Required action
Copy the data word for word, starting at the line containing "Leider hat sich seit dem 23" and continuing through the end of the data, with both ends included. Leave the pictures out of your answer.

* * *

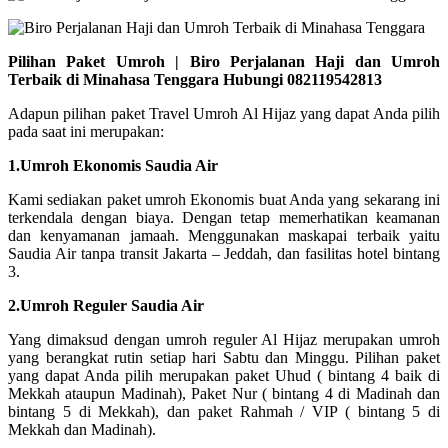
Pilihan Paket Umroh | Biro Perjalanan Haji dan Umroh
Terbaik di Minahasa Tenggara Hubungi 082119542813
Adapun pilihan paket Travel Umroh Al Hijaz yang dapat Anda pilih
pada saat ini merupakan:
1.Umroh Ekonomis Saudia Air
Kami sediakan paket umroh Ekonomis buat Anda yang sekarang ini
terkendala dengan biaya. Dengan tetap memerhatikan keamanan
dan kenyamanan jamaah. Menggunakan maskapai terbaik yaitu
Saudia Air tanpa transit Jakarta – Jeddah, dan fasilitas hotel bintang
3.
2.Umroh Reguler Saudia Air
Yang dimaksud dengan umroh reguler Al Hijaz merupakan umroh
yang berangkat rutin setiap hari Sabtu dan Minggu. Pilihan paket
yang dapat Anda pilih merupakan paket Uhud ( bintang 4 baik di
Mekkah ataupun Madinah), Paket Nur ( bintang 4 di Madinah dan
bintang 5 di Mekkah), dan paket Rahmah / VIP ( bintang 5 di
Mekkah dan Madinah).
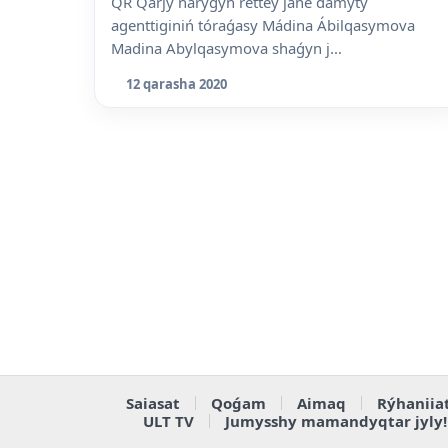
QR Qarjy naryǵyn retteý jáne damytý
agenttiginiń tóraǵasy Mádina Ábilqasymova
Madina Abylqasymova shaǵyn j...
12 qarasha 2020
Saiasat
Qoǵam
Aimaq
Rýhaniia
ULT TV
Jumysshy mamandyqtar jyly!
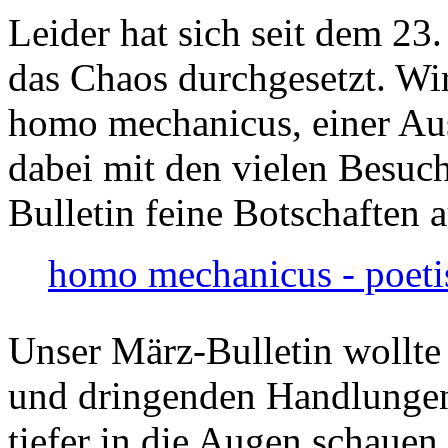
Leider hat sich seit dem 23
das Chaos durchgesetzt. Wir
homo mechanicus, einer Au
dabei mit den vielen Besuch
Bulletin feine Botschaften 
homo mechanicus - poeti
Unser März-Bulletin wollte
und dringenden Handlungen
tiefer in die Augen schauen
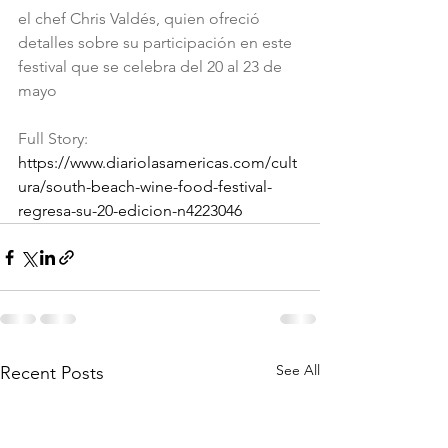
el chef Chris Valdés, quien ofreció 
detalles sobre su participación en este 
festival que se celebra del 20 al 23 de 
mayo
Full Story: 
https://www.diariolasamericas.com/cult
ura/south-beach-wine-food-festival-
regresa-su-20-edicion-n4223046
See All
Recent Posts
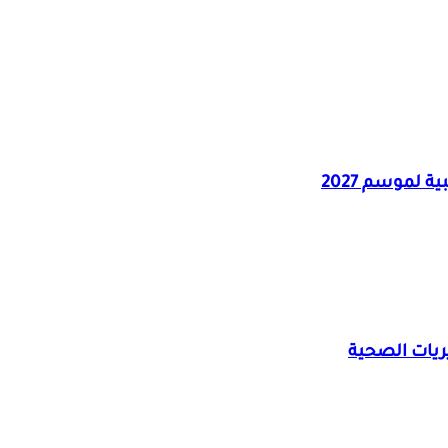
 لموسم 2027
يريات الصحية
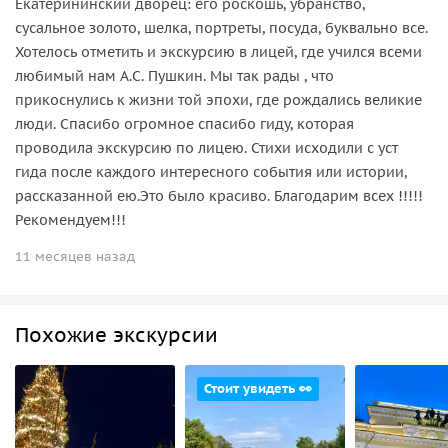
Екатерининский дворец: его роскошь, убранство,
сусальное золото, шелка, портреты, посуда, буквально все.
Хотелось отметить и экскурсию в лицей, где учился всеми
любимый нам А.С. Пушкин. Мы так рады , что
прикоснулись к жизни той эпохи, где рождались великие
люди. Спасибо огромное спасибо гиду, которая
проводила экскурсию по лицею. Стихи исходили с уст
гида после каждого интересного события или истории,
рассказанной ею.Это было красиво. Благодарим всех !!!!!
Рекомендуем!!!
11 месяцев назад
Похожие экскурсии
Стоит увидеть 👀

* * *

Task output
Leider hat sich seit dem 23
das Chaos durchgesetzt. Wir
homo mechanicus, einer Au
dabei mit den vielen Besuch
Bulletin feine Botschaften 
homo mechanicus - poeti
Unser März-Bulletin wollte
und dringenden Handlungen
tiefer in die Augen schauen
el chef Chris Valdés, quien ofreció 
detalles sobre su participación en este 
festival que se celebra del 20 al 23 de 
mayo
Full Story: 
https://www.diariolasamericas.com/cult
ura/south-beach-wine-food-festival-
regresa-su-20-edicion-n4223046
See All
Recent Posts
 لموسم 2027
يريات الصحية
Екатерининский дворец: его роскошь, убранство,
сусальное золото, шелка, портреты, посуда, буквально все.
Хотелось отметить и экскурсию в лицей, где учился всеми
любимый нам А.С. Пушкин. Мы так рады , что
прикоснулись к жизни той эпохи, где рождались великие
люди. Спасибо огромное спасибо гиду, которая
проводила экскурсию по лицею. Стихи исходили с уст
гида после каждого интересного события или истории,
рассказанной ею.Это было красиво. Благодарим всех !!!!!
Рекомендуем!!!
11 месяцев назад
Похожие экскурсии
Стоит увидеть 👀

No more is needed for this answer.